Instructions to follow: Down to the last character, transcribe every record.
Exercise material Start Marker
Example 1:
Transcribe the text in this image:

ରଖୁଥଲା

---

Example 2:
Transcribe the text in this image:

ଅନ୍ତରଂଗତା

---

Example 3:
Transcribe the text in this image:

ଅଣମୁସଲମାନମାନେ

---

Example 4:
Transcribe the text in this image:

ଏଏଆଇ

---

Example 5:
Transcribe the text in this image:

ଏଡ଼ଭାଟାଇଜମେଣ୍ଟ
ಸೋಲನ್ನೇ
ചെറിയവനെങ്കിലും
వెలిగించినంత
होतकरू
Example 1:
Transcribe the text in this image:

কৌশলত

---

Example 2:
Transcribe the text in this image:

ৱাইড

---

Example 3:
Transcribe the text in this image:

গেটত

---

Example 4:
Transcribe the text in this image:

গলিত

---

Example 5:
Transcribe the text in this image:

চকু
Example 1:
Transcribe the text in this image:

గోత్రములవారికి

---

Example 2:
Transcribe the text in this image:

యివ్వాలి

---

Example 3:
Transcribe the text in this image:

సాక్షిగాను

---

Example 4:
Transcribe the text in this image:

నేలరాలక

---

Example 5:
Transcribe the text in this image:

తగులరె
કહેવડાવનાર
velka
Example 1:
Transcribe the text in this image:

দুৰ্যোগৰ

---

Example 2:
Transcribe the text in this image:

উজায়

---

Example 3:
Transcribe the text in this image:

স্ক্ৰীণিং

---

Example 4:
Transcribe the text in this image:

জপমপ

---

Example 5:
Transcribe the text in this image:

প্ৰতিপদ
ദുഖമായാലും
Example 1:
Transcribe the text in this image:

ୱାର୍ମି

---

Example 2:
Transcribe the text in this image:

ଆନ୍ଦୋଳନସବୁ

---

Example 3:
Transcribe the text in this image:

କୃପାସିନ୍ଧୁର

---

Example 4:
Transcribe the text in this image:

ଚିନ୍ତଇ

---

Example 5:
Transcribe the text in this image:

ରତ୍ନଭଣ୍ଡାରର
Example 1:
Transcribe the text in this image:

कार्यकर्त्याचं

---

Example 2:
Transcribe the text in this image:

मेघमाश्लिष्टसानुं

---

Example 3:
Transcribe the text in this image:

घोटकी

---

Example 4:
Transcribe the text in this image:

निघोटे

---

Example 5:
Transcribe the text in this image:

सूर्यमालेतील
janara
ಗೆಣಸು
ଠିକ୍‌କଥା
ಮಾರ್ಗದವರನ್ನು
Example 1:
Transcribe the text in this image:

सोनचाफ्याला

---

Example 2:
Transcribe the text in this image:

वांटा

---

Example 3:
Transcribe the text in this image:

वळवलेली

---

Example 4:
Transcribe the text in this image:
Exercise material End Marker
Output below:
Example 1:
Transcribe the text in this image:

ରଖୁଥଲା

---

Example 2:
Transcribe the text in this image:

ଅନ୍ତରଂଗତା

---

Example 3:
Transcribe the text in this image:

ଅଣମୁସଲମାନମାନେ

---

Example 4:
Transcribe the text in this image:

ଏଏଆଇ

---

Example 5:
Transcribe the text in this image:

ଏଡ଼ଭାଟାଇଜମେଣ୍ଟ
ಸೋಲನ್ನೇ
ചെറിയവനെങ്കിലും
వెలిగించినంత
होतकरू
Example 1:
Transcribe the text in this image:

কৌশলত

---

Example 2:
Transcribe the text in this image:

ৱাইড

---

Example 3:
Transcribe the text in this image:

গেটত

---

Example 4:
Transcribe the text in this image:

গলিত

---

Example 5:
Transcribe the text in this image:

চকু
Example 1:
Transcribe the text in this image:

గోత్రములవారికి

---

Example 2:
Transcribe the text in this image:

యివ్వాలి

---

Example 3:
Transcribe the text in this image:

సాక్షిగాను

---

Example 4:
Transcribe the text in this image:

నేలరాలక

---

Example 5:
Transcribe the text in this image:

తగులరె
કહેવડાવનાર
velka
Example 1:
Transcribe the text in this image:

দুৰ্যোগৰ

---

Example 2:
Transcribe the text in this image:

উজায়

---

Example 3:
Transcribe the text in this image:

স্ক্ৰীণিং

---

Example 4:
Transcribe the text in this image:

জপমপ

---

Example 5:
Transcribe the text in this image:

প্ৰতিপদ
ദുഖമായാലും
Example 1:
Transcribe the text in this image:

ୱାର୍ମି

---

Example 2:
Transcribe the text in this image:

ଆନ୍ଦୋଳନସବୁ

---

Example 3:
Transcribe the text in this image:

କୃପାସିନ୍ଧୁର

---

Example 4:
Transcribe the text in this image:

ଚିନ୍ତଇ

---

Example 5:
Transcribe the text in this image:

ରତ୍ନଭଣ୍ଡାରର
Example 1:
Transcribe the text in this image:

कार्यकर्त्याचं

---

Example 2:
Transcribe the text in this image:

मेघमाश्लिष्टसानुं

---

Example 3:
Transcribe the text in this image:

घोटकी

---

Example 4:
Transcribe the text in this image:

निघोटे

---

Example 5:
Transcribe the text in this image:

सूर्यमालेतील
janara
ಗೆಣಸು
ଠିକ୍‌କଥା
ಮಾರ್ಗದವರನ್ನು
Example 1:
Transcribe the text in this image:

सोनचाफ्याला

---

Example 2:
Transcribe the text in this image:

वांटा

---

Example 3:
Transcribe the text in this image:

वळवलेली

---

Example 4:
Transcribe the text in this image:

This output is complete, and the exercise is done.